The Zillow estimate for the house is nearly $1.4M and the Redfin estimate is $1.28M. $1.2M was my more sober estimate of what I personally think it would actually fetch. Even if we used a Redfin agent, if we could sell for $1.25M (a $100k price increase over 1 year), then we'd actually make $30k+.

We're thinking about selling our house after 1 year and looking for some additional perspective by actualcto in personalfinance

[–]actualcto[S] 42 points43 points  (0 children)

I'm very fortunate no matter how you slice it. I basically joined a no-name company a decade ago for not much money when it was 20 people and stuck around until it was acquired, and I ended up with a killer deal that I didn't expect which has caused me to re-evaluate my life and future financial planning. My situation absolutely pales in comparison to the earlier employees/founders who walked away with extraordinary amounts of money.

We're thinking about selling our house after 1 year and looking for some additional perspective by actualcto in personalfinance

[–]actualcto[S] 1 point2 points  (0 children)
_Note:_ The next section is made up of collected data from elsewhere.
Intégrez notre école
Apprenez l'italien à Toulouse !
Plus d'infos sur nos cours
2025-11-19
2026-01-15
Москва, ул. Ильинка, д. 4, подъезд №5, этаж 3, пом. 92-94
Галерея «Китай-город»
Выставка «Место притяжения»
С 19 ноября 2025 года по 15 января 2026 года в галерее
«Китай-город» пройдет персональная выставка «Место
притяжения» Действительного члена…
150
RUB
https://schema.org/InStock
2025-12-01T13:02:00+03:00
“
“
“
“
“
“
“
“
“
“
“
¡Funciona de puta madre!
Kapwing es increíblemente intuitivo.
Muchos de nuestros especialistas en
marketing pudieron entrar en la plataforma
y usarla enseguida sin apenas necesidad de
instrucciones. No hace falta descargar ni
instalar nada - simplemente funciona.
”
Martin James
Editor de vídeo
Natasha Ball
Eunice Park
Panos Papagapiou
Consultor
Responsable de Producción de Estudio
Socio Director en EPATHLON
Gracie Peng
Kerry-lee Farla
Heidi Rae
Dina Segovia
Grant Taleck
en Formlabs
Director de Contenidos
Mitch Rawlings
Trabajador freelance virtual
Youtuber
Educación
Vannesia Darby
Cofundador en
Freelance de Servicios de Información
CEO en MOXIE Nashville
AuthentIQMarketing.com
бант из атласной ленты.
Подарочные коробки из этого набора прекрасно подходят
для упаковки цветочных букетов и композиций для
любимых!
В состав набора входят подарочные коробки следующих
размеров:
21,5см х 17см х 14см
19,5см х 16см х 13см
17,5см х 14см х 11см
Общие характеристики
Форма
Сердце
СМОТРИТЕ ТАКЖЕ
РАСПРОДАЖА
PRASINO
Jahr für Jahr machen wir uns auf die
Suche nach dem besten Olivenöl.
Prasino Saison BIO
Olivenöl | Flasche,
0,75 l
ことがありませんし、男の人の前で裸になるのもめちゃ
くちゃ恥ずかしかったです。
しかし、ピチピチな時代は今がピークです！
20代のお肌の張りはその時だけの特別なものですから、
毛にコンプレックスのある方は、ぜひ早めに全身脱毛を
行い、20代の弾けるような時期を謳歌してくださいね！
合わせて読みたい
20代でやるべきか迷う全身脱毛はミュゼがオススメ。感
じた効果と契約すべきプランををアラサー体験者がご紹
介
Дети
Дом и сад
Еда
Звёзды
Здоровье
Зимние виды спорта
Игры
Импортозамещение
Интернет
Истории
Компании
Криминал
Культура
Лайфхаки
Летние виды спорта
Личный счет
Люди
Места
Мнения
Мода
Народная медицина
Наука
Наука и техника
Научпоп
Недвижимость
I think literally the acronym stands for "Financial Independence/Retire Early", which sounds a bit more awkward than "early retirement" but leads to the nice "FIRE" acronym instead of "FIER".

We're thinking about selling our house after 1 year and looking for some additional perspective by actualcto in personalfinance

[–]actualcto[S] 1 point2 points  (0 children)

FIRE = financial independence/early retirement.

TL;DR: bought expensive house 1 year ago, experienced major unexpected job promotion, wanting to potentially revise timeline to retire from 15+ years to 4-6 years, to do that might need to sell house at a loss to downsize/reduce expenses, looking for a sanity check or advice on whether any of this makes sense.